GIVEN TASK: Copy the assignment text starting at "Task B – Design" and ending after "every 2 minutes.", swapping in "limit" for every "threshold".

SOURCE PASSAGE:
You will set up the database, storage buckets, queues and worker EC2 instance. Finally, ensure that you can upload a file and can see the results logged from the running worker service, before moving on to the next task.

You will need to give a brief summary of how the application works (without any reference to the code functionality) in this Task.

[NOTE: The application code is in the Go language. You are NOT expected to understand or modify it. Any code changes will be ignored and may lose marks.]

Figure 1 – WordFreq (this is just a simple diagram, not a completed architecture)

Task B – Design and Implement Auto-scaling

Review the architecture of the existing application. Each job process takes a random time to complete between 10-20 seconds (artificially induced, but DO NOT modify the application source code!). To be able to process multiple uploaded files, we need to add scaling to the application.

This should initially function as follows:

• When a given maximum performance metric threshold is exceeded, an identical worker instance is launched and begins to also process messages on the queues.

• When a given minimum performance metric threshold is exceeded, the most recently launched worker instance is removed (terminated).

• There must always be at least one worker instance available to process messages when the application architecture is 'live'.

• You don’t want to add more instances every 2 minutes.

Using the knowledge gained from the Cloud Foundations course, architect, please implement auto- scaling functionality for the WordFreq application and demonstrate how you configure the auto- scaling policy.

Note that this will not be exactly the same as Lab 6 in Module 10, which is for a web application. You will not need a load balancer, and you will need to identify a different CloudWatch performance metric to use for the ‘scale out’ and ‘scale in’ rules. The 'Average CPU Utilization' metric used in Lab 6 is not necessarily the best choice for this application.

Task C - Perform Load Testing

Once you have set up your auto-scaling infrastructure, test that it works. The simplest method is to create around 130 text files. You could use the text files on Blackboard. Please make sure you’ve uploaded all 130 files to your uploading S3 bucket before starting this task.

You can ‘purge’ all files from your processing S3 bucket, then you could copy all the .txt files from you uploading S3 bucket to your processing S3 bucket. Please stop the original instance wordfreq-dev and only use the instances that are created by your auto scaling group.

• Connect to one of your instances that in your Auto Scaling Group (via SSH connection).

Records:

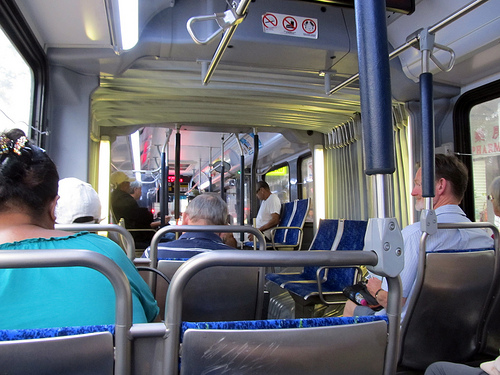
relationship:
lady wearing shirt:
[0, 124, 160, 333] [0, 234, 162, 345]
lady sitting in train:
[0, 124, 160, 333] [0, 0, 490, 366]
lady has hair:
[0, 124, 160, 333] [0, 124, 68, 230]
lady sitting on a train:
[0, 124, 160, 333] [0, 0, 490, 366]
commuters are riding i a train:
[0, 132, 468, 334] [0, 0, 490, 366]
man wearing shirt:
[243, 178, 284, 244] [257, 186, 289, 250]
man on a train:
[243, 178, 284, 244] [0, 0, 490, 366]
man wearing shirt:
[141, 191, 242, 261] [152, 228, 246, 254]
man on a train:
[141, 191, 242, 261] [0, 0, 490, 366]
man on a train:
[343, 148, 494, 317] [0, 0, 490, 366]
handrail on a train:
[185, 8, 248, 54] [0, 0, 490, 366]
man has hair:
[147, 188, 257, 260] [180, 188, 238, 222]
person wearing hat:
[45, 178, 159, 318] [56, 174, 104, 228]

---

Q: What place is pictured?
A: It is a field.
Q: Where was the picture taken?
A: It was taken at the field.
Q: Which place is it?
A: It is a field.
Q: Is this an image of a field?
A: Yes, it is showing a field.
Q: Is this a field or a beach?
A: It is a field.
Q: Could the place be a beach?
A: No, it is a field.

FINISHED EXERCISE:
Task B – Design and Implement Auto-scaling

Review the architecture of the existing application. Each job process takes a random time to complete between 10-20 seconds (artificially induced, but DO NOT modify the application source code!). To be able to process multiple uploaded files, we need to add scaling to the application.

This should initially function as follows:

• When a given maximum performance metric limit is exceeded, an identical worker instance is launched and begins to also process messages on the queues.

• When a given minimum performance metric limit is exceeded, the most recently launched worker instance is removed (terminated).

• There must always be at least one worker instance available to process messages when the application architecture is 'live'.

• You don’t want to add more instances every 2 minutes.